Trecho -
● ● ● ● ● ● ●

Nas últimas semanas, costurou um bloco independente no Congresso, ontem impôs derrota ao governo numa votação. Morde-e-assopra o tempo todo. Impulsionada pelo líder Eduardo Cunha, a bancada do partido na Câmara anunciou "independência" em relação ao governo e decidiu que apoiará a convocação da Executiva Nacional da legenda para "reavaliar" a atual aliança com o PT. Enquanto o líder diz que "discutir" não significa necessariamente romper com o PT, outros parlamentares, como o deputado Sandro Mabel (PMDB-GO), por exemplo, falam a torto e a direito que "80% da bancada quer o rompimento".
Nitroglicerina. No mínimo, desafio e obstáculo a ser ultrapassado pelo governo. 
No primeiro momento, a presidente mostrou indiferença: "O PMDB só me dá alegria", declarou para enfatizar que não há crise à vista. Faz parte do jogo. Mas o PMDB está mesmo esticando a corda.

● ● ● ● ● ● ●

Dados fornecidos -
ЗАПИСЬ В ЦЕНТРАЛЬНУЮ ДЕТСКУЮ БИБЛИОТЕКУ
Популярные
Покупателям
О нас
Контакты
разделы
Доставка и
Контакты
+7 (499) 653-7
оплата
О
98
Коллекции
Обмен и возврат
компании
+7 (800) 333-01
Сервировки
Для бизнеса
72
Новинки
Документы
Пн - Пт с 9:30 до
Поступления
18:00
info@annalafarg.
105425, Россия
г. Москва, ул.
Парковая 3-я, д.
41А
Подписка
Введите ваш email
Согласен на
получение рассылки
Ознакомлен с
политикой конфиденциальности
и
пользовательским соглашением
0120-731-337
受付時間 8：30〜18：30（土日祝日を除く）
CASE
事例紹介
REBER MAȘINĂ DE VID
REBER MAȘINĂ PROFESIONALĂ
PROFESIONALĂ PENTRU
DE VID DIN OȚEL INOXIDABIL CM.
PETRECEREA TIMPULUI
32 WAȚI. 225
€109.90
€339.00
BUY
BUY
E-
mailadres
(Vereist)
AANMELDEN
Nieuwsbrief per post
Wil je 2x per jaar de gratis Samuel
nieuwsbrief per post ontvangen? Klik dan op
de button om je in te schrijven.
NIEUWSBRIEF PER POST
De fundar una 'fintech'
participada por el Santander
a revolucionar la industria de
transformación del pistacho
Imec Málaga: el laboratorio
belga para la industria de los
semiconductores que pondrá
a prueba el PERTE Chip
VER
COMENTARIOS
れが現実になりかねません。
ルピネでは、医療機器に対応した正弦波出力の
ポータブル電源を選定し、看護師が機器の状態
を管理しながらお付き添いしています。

● ● ● ● ● ● ●

Lista de tarefas -
a. Responda com base no trecho às perguntas abaixo.
(i) Quem impulsionou a bancada do partido na Câmara a anunciar "independência" em relação ao governo?
(ii) Segundo o deputado Sandro Mabel, que porcentagem da bancada quer o rompimento?
(iii) O que a presidente declarou para enfatizar que não há crise à vista?
b. Diga se cada afirmação abaixo está de acordo com o trecho e justifique com as palavras dele, citadas literalmente.
(i) A bancada decidiu apoiar a convocação da Executiva Nacional da legenda para reavaliar a aliança com o PT.
(ii) O líder afirma que discutir a aliança significa romper com o PT.
(iii) No primeiro momento, a presidente demonstrou preocupação.
c. Transcreva do trecho tudo o que vai desde "Nas últimas semanas, costurou" até "esticando a corda.".

Exercício resolvido -
a.
(i) O líder Eduardo Cunha.
(ii) 80% da bancada.
(iii) "O PMDB só me dá alegria".

b.
(i) Sim: «decidiu que apoiará a convocação da Executiva Nacional da legenda para "reavaliar" a atual aliança com o PT».
(ii) Não: «o líder diz que "discutir" não significa necessariamente romper com o PT».
(iii) Não: «No primeiro momento, a presidente mostrou indiferença».

c.
Nas últimas semanas, costurou um bloco independente no Congresso, ontem impôs derrota ao governo numa votação. Morde-e-assopra o tempo todo. Impulsionada pelo líder Eduardo Cunha, a bancada do partido na Câmara anunciou "independência" em relação ao governo e decidiu que apoiará a convocação da Executiva Nacional da legenda para "reavaliar" a atual aliança com o PT. Enquanto o líder diz que "discutir" não significa necessariamente romper com o PT, outros parlamentares, como o deputado Sandro Mabel (PMDB-GO), por exemplo, falam a torto e a direito que "80% da bancada quer o rompimento".
Nitroglicerina. No mínimo, desafio e obstáculo a ser ultrapassado pelo governo. 
No primeiro momento, a presidente mostrou indiferença: "O PMDB só me dá alegria", declarou para enfatizar que não há crise à vista. Faz parte do jogo. Mas o PMDB está mesmo esticando a corda.